# Requirement
Set out every line of the listing below as a numbered list, leaving out any blank lines.

# Dataset content
'''
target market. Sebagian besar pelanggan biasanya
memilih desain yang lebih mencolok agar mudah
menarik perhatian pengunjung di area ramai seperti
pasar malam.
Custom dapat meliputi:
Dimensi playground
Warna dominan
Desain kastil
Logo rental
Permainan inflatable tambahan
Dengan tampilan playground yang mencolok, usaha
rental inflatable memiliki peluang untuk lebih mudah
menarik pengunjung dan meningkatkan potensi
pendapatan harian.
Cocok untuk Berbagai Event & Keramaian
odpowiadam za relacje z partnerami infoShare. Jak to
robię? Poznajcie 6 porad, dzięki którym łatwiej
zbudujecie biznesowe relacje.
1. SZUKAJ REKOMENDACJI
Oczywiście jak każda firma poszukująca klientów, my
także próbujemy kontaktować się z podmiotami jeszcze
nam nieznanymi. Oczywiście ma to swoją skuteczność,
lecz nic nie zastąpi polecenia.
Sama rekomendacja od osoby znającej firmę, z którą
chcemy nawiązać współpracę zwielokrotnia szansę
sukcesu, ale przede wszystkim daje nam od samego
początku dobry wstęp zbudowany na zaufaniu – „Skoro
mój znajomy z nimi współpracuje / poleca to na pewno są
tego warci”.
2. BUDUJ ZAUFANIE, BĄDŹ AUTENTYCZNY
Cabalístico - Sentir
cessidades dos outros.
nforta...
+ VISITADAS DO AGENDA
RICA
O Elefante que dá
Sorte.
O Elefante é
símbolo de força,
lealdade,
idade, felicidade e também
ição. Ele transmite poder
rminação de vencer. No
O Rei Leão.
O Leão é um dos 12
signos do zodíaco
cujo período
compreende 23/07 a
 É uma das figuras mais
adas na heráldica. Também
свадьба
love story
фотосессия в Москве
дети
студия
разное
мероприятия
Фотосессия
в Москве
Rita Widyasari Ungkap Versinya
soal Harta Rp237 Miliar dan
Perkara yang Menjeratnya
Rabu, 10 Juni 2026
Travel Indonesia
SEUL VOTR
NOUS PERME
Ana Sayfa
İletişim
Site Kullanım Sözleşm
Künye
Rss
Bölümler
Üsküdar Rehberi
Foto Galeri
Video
'''
# Solution
1. target market. Sebagian besar pelanggan biasanya
2. memilih desain yang lebih mencolok agar mudah
3. menarik perhatian pengunjung di area ramai seperti
4. pasar malam.
5. Custom dapat meliputi:
6. Dimensi playground
7. Warna dominan
8. Desain kastil
9. Logo rental
10. Permainan inflatable tambahan
11. Dengan tampilan playground yang mencolok, usaha
12. rental inflatable memiliki peluang untuk lebih mudah
13. menarik pengunjung dan meningkatkan potensi
14. pendapatan harian.
15. Cocok untuk Berbagai Event & Keramaian
16. odpowiadam za relacje z partnerami infoShare. Jak to
17. robię? Poznajcie 6 porad, dzięki którym łatwiej
18. zbudujecie biznesowe relacje.
19. 1. SZUKAJ REKOMENDACJI
20. Oczywiście jak każda firma poszukująca klientów, my
21. także próbujemy kontaktować się z podmiotami jeszcze
22. nam nieznanymi. Oczywiście ma to swoją skuteczność,
23. lecz nic nie zastąpi polecenia.
24. Sama rekomendacja od osoby znającej firmę, z którą
25. chcemy nawiązać współpracę zwielokrotnia szansę
26. sukcesu, ale przede wszystkim daje nam od samego
27. początku dobry wstęp zbudowany na zaufaniu – „Skoro
28. mój znajomy z nimi współpracuje / poleca to na pewno są
29. tego warci”.
30. 2. BUDUJ ZAUFANIE, BĄDŹ AUTENTYCZNY
31. Cabalístico - Sentir
32. cessidades dos outros.
33. nforta...
34. + VISITADAS DO AGENDA
35. RICA
36. O Elefante que dá
37. Sorte.
38. O Elefante é
39. símbolo de força,
40. lealdade,
41. idade, felicidade e também
42. ição. Ele transmite poder
43. rminação de vencer. No
44. O Rei Leão.
45. O Leão é um dos 12
46. signos do zodíaco
47. cujo período
48. compreende 23/07 a
49.  É uma das figuras mais
50. adas na heráldica. Também
51. свадьба
52. love story
53. фотосессия в Москве
54. дети
55. студия
56. разное
57. мероприятия
58. Фотосессия
59. в Москве
60. Rita Widyasari Ungkap Versinya
61. soal Harta Rp237 Miliar dan
62. Perkara yang Menjeratnya
63. Rabu, 10 Juni 2026
64. Travel Indonesia
65. SEUL VOTR
66. NOUS PERME
67. Ana Sayfa
68. İletişim
69. Site Kullanım Sözleşm
70. Künye
71. Rss
72. Bölümler
73. Üsküdar Rehberi
74. Foto Galeri
75. Video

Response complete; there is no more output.